Slaked Lime vs Eider White
Slaked Lime is a Little Greene color while Eider White comes from Sherwin-Williams. Slaked Lime reads as yellow, while Eider White reads as greige-grey — two distinct hue families, not close cousins. At LRV 87 vs 73, Slaked Lime will read as the brighter of the two — a 14-point gap that matters most in north-facing or low-light rooms. The tonal difference — Slaked Lime's yellow character against Eider White's warm — becomes most visible against white trim or in morning light. At ΔE 6.6, the difference is perceptible but not dramatic — the two can work harmoniously in the same space. Below you'll find 5 real-room photo comparisons where both colors appear side by side, plus 5 simulated room previews.
Slaked Lime vs Eider White in Real Spaces
5 real rooms side by side. Slaked Lime and Eider White are close enough that the difference can be hard to judge from a chip alone — these photos show how each reads at scale, across different spaces and lighting conditions.
Living Room
Living rooms test a color across a full range of conditions — morning sun, afternoon shade, and evening lamp light all shift how both of these read. Slaked Lime returns significantly more light to the room — in a smaller or darker space, that difference in perceived brightness is hard to miss.
Bedroom
Bedroom walls are often seen under warm artificial light, a context that shifts both colors from how they look on a chip. The LRV gap is large enough that Slaked Lime will make the room feel meaningfully brighter than Eider White would.
Kitchen
Kitchen lighting tends to be bright and directional, which sharpens contrast and makes undertone differences more apparent. The LRV gap is large enough that Slaked Lime will make the room feel meaningfully brighter than Eider White would.
Dining Room
Dining room light is typically the warmest in the house, which shifts both colors toward the red end of the spectrum compared to daylight. Slaked Lime reflects noticeably more light off the walls, making the space read more open than Eider White.
Bathroom
Bathrooms amplify color — the enclosed space and reflective surfaces make what reads subtle elsewhere feel more present here. The LRV gap is large enough that Slaked Lime will make the room feel meaningfully brighter than Eider White would.
Color Details
Slaked Lime vs Eider White Simulated Comparison
5 simulated room previews — drag the slider on each to see Slaked Lime on one side and Eider White on the other.
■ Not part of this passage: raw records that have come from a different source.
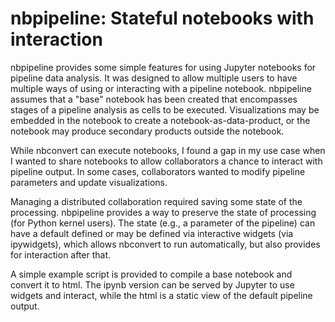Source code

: # nbpipeline: Stateful notebooks with interaction

nbpipeline provides some simple features for using Jupyter notebooks for pipeline data analysis.
It was designed to allow multiple users to have multiple ways of using or interacting with a pipeline notebook.
nbpipeline assumes that a "base" notebook has been created that encompasses stages of a pipeline analysis
as cells to be executed. Visualizations may be embedded in the notebook to create a notebook-as-data-product,
or the notebook may produce secondary products outside the notebook.

While nbconvert can execute notebooks, I found a gap in my use case when I wanted to share notebooks
to allow collaborators a chance to interact with pipeline output. In some cases, collaborators wanted to
modify pipeline parameters and update visualizations. 

Managing a distributed collaboration required saving some state of the processing.
nbpipeline provides a way to preserve the state of processing (for Python kernel users). The state (e.g., a
parameter of the pipeline) can have a default defined or may be defined via interactive widgets (via ipywidgets),
which allows nbconvert to run automatically, but also provides for interaction after that.

A simple example script is provided to compile a base notebook and convert it to html. The ipynb version 
can be served by Jupyter to use widgets and interact, while the html is a static view of the default pipeline output.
Digital color is approximate. These simulations are generated from the manufacturer's hex values and overlaid on grayscale room photos — your screen's calibration, brightness, and viewing angle all affect how they render. Before committing to either color, test physical samples in your own space under the light you actually live with.
More Slaked Lime comparisons
See how Slaked Lime stacks up against other well-photographed colors across different brands and tones.